Dalam kegiatan tersebut, para personel memberikan edukasi mengenai pentingnya mematuhi peraturan lalu lintas, penggunaan helm berstandar SNI, kewajiban melengkapi surat-surat kendaraan, bahaya mengendarai kendaraan bagi pelajar yang belum memenuhi persyaratan usia, serta risiko menggunakan telepon genggam saat berkendara. Para siswa juga dibekali pemahaman tentang etika berlalu lintas dan pentingnya saling menghormati sesama pengguna jalan.
Suasana sosialisasi berlangsung interaktif. Para siswa tampak antusias mengikuti penyampaian materi dan aktif mengajukan berbagai pertanyaan seputar aturan lalu lintas maupun keselamatan berkendara. Melalui pendekatan edukatif, personel Satlantas mengajak para pelajar untuk memahami bahwa keselamatan di jalan merupakan tanggung jawab bersama.
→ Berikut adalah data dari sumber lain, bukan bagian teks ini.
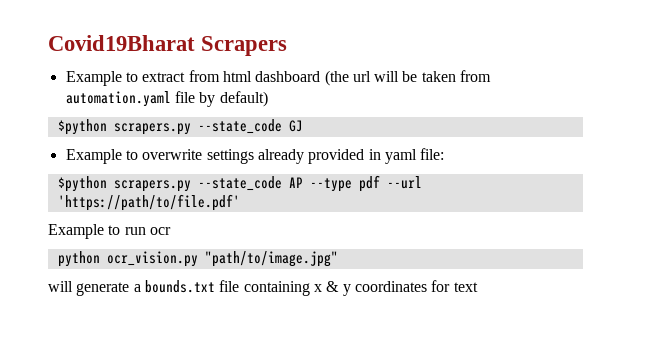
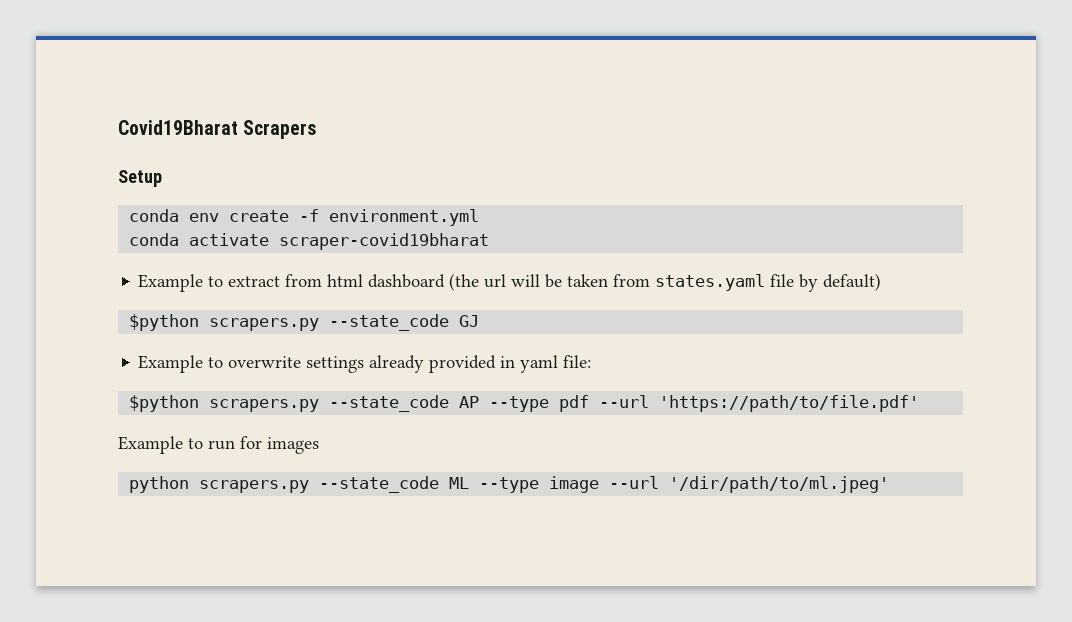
(288, 46) none -> [118,170,162,187] [129,209,480,226] [129,233,490,250] // Setup // conda env create -f environment.yml // conda activate scraper-covid19bharat
[65,91,171,107] automation.yaml -> [655,274,766,291] states.yaml
[149,227,171,235] ocr -> [240,436,319,454] for images
[106,251,338,267] [48,280,478,296] ocr_vision.py "path/to/image.jpg" // will generate a bounds.txt file containing x & y coordinates for text -> [199,476,890,493] scrapers.py --state_code ML --type image --url '/dir/path/to/ml.jpeg'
Selain memberikan materi, personel Satlantas Polres Sarmi juga mengimbau para pelajar agar tidak mengendarai sepeda motor apabila belum memenuhi persyaratan usia dan belum memiliki Surat Izin Mengemudi (SIM). Para siswa juga diajak menjadi pelopor keselamatan berlalu lintas dengan mengingatkan keluarga, teman, dan lingkungan sekitar untuk selalu mematuhi peraturan lalu lintas.
Kegiatan ini merupakan wujud komitmen Polres Sarmi dalam mendukung terwujudnya Keamanan, Keselamatan, Ketertiban, dan Kelancaran Lalu Lintas (Kamseltibcar lantas) melalui edukasi kepada generasi muda. Diharapkan, dengan pemahaman yang diberikan sejak dini, para pelajar dapat tumbuh menjadi pribadi yang disiplin, taat hukum, serta mampu berkontribusi dalam menciptakan budaya tertib berlalu lintas demi menekan angka pelanggaran dan kecelakaan lalu lintas di wilayah Kabupaten Sarmi. Tutup (RA).